Wow that is fast shipping!!! I received my shipping notice today and hope they come quickly as well


----------



## tortoise (Feb 5, 2012)

I ordered all the Theory & Technique DVDs except pre-bathing. And I grabbed the competition DVD too. I already got my shipping confirmation so I am officially SO EXCITED!

tokipoke - do you have any competition plans for 2013?


----------



## tokipoke (Sep 3, 2011)

tortoise said:


> I ordered all the Theory & Technique DVDs except pre-bathing. And I grabbed the competition DVD too. I already got my shipping confirmation so I am officially SO EXCITED!
> 
> tokipoke - do you have any competition plans for 2013?

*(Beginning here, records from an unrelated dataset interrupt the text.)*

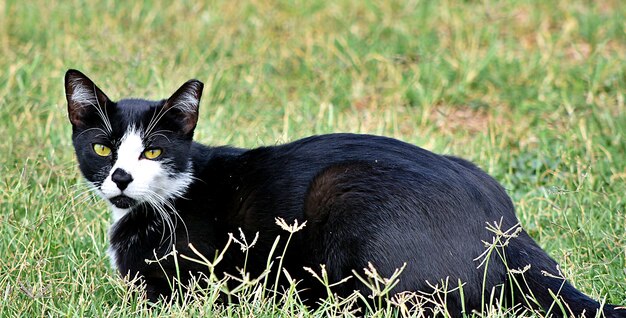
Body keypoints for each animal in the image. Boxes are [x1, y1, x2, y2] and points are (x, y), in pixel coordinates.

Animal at [66, 70, 620, 318]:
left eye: (153, 152)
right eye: (103, 147)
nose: (121, 177)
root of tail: (508, 230)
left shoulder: (186, 287)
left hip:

I thought about getting the comp DVD, but I think it would make me overly motivated, and easily frustrated if I couldn't do it full out, meaning - go to EVERY competition, lol. I keep telling myself after my first one - I'll feel it out and go from there. I have a feeling I'll get obsessive about it! I would like to certify, so most likely my future competitions will be related to this. The frustration part also comes from having a poodle with not so great hair, so I'll have to borrow dogs (a hassle in itself). The thought of getting serious with competing makes me want to get another poodle! I'm opening my own business soon so I will be very busy with that for at least a year (it will be a year before I hire someone) so no vacations for me!


----------



## tortoise (Feb 5, 2012)

I am hoping there is something in the matting DVD I can use for owner education. If it's not too slow or the information too spread out.

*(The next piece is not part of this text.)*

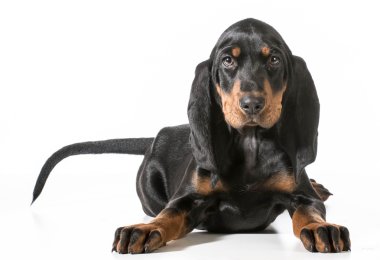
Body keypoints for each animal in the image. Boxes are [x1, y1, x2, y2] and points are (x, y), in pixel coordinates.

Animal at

I need to get serious on these poor matted dogs. Next year I will STOP including 15 minutes of dematting in grooming. If you don't brush/comb your dog _effectively_ or pay me ($1 per minute), I will shave your dog's matted places. I'm already recommending shaved ears to people and they're very happy to switch so that it's not a constant chore to comb and so grooming isn't uncomfortable for their dogs.


----------